## Work instruction
Each record should be output exactly, with every character kept.

## Task data
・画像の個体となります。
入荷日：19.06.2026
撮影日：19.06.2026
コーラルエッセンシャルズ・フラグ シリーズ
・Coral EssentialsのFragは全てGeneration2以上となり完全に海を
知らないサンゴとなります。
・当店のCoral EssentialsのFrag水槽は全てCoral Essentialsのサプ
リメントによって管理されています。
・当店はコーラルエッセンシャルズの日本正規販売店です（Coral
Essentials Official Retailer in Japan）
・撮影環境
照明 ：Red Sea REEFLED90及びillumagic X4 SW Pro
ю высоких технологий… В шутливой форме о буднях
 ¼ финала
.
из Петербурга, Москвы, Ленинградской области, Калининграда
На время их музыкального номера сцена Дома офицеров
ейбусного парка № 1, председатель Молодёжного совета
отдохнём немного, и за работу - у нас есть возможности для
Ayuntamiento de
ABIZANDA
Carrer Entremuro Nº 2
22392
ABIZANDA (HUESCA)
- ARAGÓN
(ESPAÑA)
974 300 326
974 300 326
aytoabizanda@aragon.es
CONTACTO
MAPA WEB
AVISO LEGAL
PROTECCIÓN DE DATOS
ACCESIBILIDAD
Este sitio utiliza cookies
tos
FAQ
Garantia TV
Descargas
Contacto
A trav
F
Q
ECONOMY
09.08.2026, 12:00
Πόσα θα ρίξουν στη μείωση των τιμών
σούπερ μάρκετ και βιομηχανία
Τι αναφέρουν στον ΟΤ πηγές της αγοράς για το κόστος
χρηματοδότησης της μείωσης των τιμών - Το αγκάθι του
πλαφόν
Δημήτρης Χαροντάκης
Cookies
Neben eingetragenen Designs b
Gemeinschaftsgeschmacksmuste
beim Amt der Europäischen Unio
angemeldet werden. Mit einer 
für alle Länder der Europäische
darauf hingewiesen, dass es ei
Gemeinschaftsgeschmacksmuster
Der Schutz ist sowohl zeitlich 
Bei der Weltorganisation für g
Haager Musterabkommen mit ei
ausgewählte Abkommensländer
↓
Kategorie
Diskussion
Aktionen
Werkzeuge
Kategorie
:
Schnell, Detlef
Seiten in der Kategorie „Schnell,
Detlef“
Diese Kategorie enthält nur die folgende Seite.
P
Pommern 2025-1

## Problem solution
・画像の個体となります。
入荷日：19.06.2026
撮影日：19.06.2026
コーラルエッセンシャルズ・フラグ シリーズ
・Coral EssentialsのFragは全てGeneration2以上となり完全に海を
知らないサンゴとなります。
・当店のCoral EssentialsのFrag水槽は全てCoral Essentialsのサプ
リメントによって管理されています。
・当店はコーラルエッセンシャルズの日本正規販売店です（Coral
Essentials Official Retailer in Japan）
・撮影環境
照明 ：Red Sea REEFLED90及びillumagic X4 SW Pro
ю высоких технологий… В шутливой форме о буднях
 ¼ финала
.
из Петербурга, Москвы, Ленинградской области, Калининграда
На время их музыкального номера сцена Дома офицеров
ейбусного парка № 1, председатель Молодёжного совета
отдохнём немного, и за работу - у нас есть возможности для
Ayuntamiento de
ABIZANDA
Carrer Entremuro Nº 2
22392
ABIZANDA (HUESCA)
- ARAGÓN
(ESPAÑA)
974 300 326
974 300 326
aytoabizanda@aragon.es
CONTACTO
MAPA WEB
AVISO LEGAL
PROTECCIÓN DE DATOS
ACCESIBILIDAD
Este sitio utiliza cookies
tos
FAQ
Garantia TV
Descargas
Contacto
A trav
F
Q
ECONOMY
09.08.2026, 12:00
Πόσα θα ρίξουν στη μείωση των τιμών
σούπερ μάρκετ και βιομηχανία
Τι αναφέρουν στον ΟΤ πηγές της αγοράς για το κόστος
χρηματοδότησης της μείωσης των τιμών - Το αγκάθι του
πλαφόν
Δημήτρης Χαροντάκης
Cookies
Neben eingetragenen Designs b
Gemeinschaftsgeschmacksmuste
beim Amt der Europäischen Unio
angemeldet werden. Mit einer 
für alle Länder der Europäische
darauf hingewiesen, dass es ei
Gemeinschaftsgeschmacksmuster
Der Schutz ist sowohl zeitlich 
Bei der Weltorganisation für g
Haager Musterabkommen mit ei
ausgewählte Abkommensländer
↓
Kategorie
Diskussion
Aktionen
Werkzeuge
Kategorie
:
Schnell, Detlef
Seiten in der Kategorie „Schnell,
Detlef“
Diese Kategorie enthält nur die folgende Seite.
P
Pommern 2025-1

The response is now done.